──────── Source material

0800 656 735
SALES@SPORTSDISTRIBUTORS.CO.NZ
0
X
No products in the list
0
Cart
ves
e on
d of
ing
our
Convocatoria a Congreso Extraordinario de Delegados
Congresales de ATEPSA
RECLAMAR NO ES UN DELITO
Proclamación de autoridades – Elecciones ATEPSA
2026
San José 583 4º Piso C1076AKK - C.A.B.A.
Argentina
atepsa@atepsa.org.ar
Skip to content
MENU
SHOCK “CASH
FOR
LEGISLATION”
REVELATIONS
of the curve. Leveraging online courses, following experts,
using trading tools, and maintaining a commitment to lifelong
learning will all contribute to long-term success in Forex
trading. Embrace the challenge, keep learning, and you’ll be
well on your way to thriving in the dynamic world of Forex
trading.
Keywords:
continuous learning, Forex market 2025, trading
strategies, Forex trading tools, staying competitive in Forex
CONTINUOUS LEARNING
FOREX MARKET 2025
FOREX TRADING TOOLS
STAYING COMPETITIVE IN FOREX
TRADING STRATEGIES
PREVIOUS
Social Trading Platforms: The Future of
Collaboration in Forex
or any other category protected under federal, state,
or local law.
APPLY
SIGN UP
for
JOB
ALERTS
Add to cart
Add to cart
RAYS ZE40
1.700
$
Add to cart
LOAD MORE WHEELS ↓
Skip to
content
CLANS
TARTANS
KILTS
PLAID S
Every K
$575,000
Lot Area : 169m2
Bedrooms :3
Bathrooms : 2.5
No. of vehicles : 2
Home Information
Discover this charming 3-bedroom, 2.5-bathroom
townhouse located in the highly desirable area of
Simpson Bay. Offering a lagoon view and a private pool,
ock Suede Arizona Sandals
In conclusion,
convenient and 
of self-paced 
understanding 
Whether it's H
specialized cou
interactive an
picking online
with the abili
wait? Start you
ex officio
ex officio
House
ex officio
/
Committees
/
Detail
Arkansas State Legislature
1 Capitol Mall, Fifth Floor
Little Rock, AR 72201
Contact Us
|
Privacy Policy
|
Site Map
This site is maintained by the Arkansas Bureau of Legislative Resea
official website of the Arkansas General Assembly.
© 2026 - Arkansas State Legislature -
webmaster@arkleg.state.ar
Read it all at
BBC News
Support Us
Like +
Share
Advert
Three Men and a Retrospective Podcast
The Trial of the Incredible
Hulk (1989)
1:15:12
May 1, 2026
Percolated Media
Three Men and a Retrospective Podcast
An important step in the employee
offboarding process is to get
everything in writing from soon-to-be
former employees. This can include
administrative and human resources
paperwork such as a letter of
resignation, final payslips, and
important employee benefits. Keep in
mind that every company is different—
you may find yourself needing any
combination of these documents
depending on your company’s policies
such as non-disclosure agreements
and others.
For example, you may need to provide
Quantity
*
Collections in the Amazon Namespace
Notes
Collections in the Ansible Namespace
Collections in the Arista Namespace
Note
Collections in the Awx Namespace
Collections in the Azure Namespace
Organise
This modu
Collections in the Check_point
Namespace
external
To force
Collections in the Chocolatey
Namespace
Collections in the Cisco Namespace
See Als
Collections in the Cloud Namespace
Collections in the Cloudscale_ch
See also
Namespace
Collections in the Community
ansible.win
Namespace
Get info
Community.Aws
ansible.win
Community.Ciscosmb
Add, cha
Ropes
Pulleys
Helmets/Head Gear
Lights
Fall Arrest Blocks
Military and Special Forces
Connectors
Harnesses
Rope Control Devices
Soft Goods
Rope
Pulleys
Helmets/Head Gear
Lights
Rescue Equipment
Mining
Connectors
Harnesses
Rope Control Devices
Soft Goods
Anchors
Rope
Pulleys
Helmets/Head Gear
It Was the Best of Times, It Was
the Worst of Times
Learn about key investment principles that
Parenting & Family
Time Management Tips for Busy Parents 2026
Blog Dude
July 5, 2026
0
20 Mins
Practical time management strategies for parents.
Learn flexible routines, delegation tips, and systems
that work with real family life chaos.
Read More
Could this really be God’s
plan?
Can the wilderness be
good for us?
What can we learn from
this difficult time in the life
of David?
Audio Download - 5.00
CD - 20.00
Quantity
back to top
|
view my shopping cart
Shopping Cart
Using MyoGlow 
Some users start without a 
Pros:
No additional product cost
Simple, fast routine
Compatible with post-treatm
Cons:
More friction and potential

────────────────

▶ Work order:
Write down exactly the span of lines above from the one containing "mind that every company is different—" to the one containing "Some users start without a", both ends included.

▶ Reply:
mind that every company is different—
you may find yourself needing any
combination of these documents
depending on your company’s policies
such as non-disclosure agreements
and others.
For example, you may need to provide
Quantity
*
Collections in the Amazon Namespace
Notes
Collections in the Ansible Namespace
Collections in the Arista Namespace
Note
Collections in the Awx Namespace
Collections in the Azure Namespace
Organise
This modu
Collections in the Check_point
Namespace
external
To force
Collections in the Chocolatey
Namespace
Collections in the Cisco Namespace
See Als
Collections in the Cloud Namespace
Collections in the Cloudscale_ch
See also
Namespace
Collections in the Community
ansible.win
Namespace
Get info
Community.Aws
ansible.win
Community.Ciscosmb
Add, cha
Ropes
Pulleys
Helmets/Head Gear
Lights
Fall Arrest Blocks
Military and Special Forces
Connectors
Harnesses
Rope Control Devices
Soft Goods
Rope
Pulleys
Helmets/Head Gear
Lights
Rescue Equipment
Mining
Connectors
Harnesses
Rope Control Devices
Soft Goods
Anchors
Rope
Pulleys
Helmets/Head Gear
It Was the Best of Times, It Was
the Worst of Times
Learn about key investment principles that
Parenting & Family
Time Management Tips for Busy Parents 2026
Blog Dude
July 5, 2026
0
20 Mins
Practical time management strategies for parents.
Learn flexible routines, delegation tips, and systems
that work with real family life chaos.
Read More
Could this really be God’s
plan?
Can the wilderness be
good for us?
What can we learn from
this difficult time in the life
of David?
Audio Download - 5.00
CD - 20.00
Quantity
back to top
|
view my shopping cart
Shopping Cart
Using MyoGlow 
Some users start without a 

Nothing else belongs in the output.